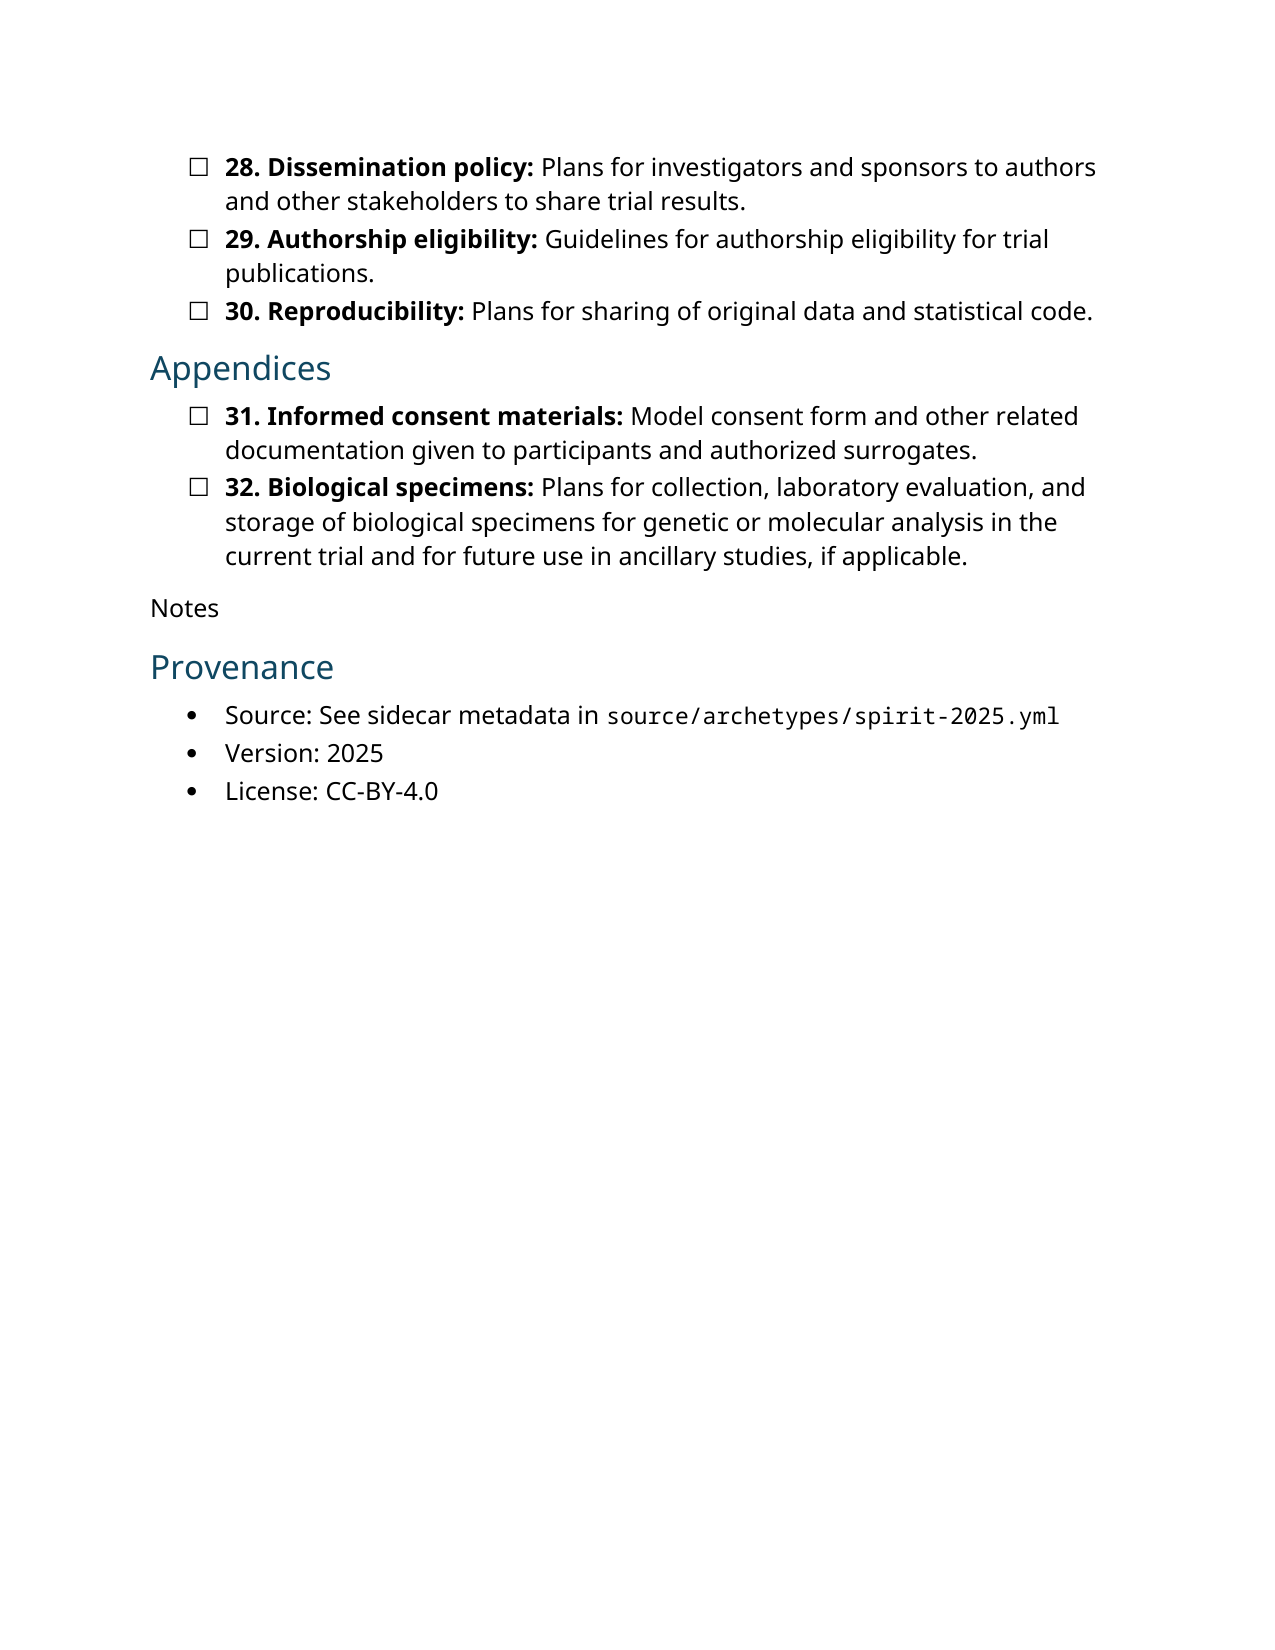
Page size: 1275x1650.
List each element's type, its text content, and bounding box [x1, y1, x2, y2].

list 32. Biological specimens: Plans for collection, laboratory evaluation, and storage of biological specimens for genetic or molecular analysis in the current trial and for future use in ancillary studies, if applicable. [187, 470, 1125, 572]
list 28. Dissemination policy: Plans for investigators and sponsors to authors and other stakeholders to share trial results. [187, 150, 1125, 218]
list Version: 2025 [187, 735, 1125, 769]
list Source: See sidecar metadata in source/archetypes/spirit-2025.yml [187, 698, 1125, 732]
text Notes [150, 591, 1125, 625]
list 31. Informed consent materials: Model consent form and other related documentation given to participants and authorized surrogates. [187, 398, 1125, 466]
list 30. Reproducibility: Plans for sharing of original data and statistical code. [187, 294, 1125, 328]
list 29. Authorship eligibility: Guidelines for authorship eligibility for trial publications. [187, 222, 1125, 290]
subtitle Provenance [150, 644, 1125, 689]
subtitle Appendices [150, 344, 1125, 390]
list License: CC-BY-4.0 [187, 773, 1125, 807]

• Task directions
In the copy, include every line of the records exactly and none of the images.

• Task response
Page size: 1275x1650.
List each element's type, its text content, and bounding box [x1, y1, x2, y2].

list 32. Biological specimens: Plans for collection, laboratory evaluation, and storage of biological specimens for genetic or molecular analysis in the current trial and for future use in ancillary studies, if applicable. [187, 470, 1125, 572]
list 28. Dissemination policy: Plans for investigators and sponsors to authors and other stakeholders to share trial results. [187, 150, 1125, 218]
list Version: 2025 [187, 735, 1125, 769]
list Source: See sidecar metadata in source/archetypes/spirit-2025.yml [187, 698, 1125, 732]
text Notes [150, 591, 1125, 625]
list 31. Informed consent materials: Model consent form and other related documentation given to participants and authorized surrogates. [187, 398, 1125, 466]
list 30. Reproducibility: Plans for sharing of original data and statistical code. [187, 294, 1125, 328]
list 29. Authorship eligibility: Guidelines for authorship eligibility for trial publications. [187, 222, 1125, 290]
subtitle Provenance [150, 644, 1125, 689]
subtitle Appendices [150, 344, 1125, 390]
list License: CC-BY-4.0 [187, 773, 1125, 807]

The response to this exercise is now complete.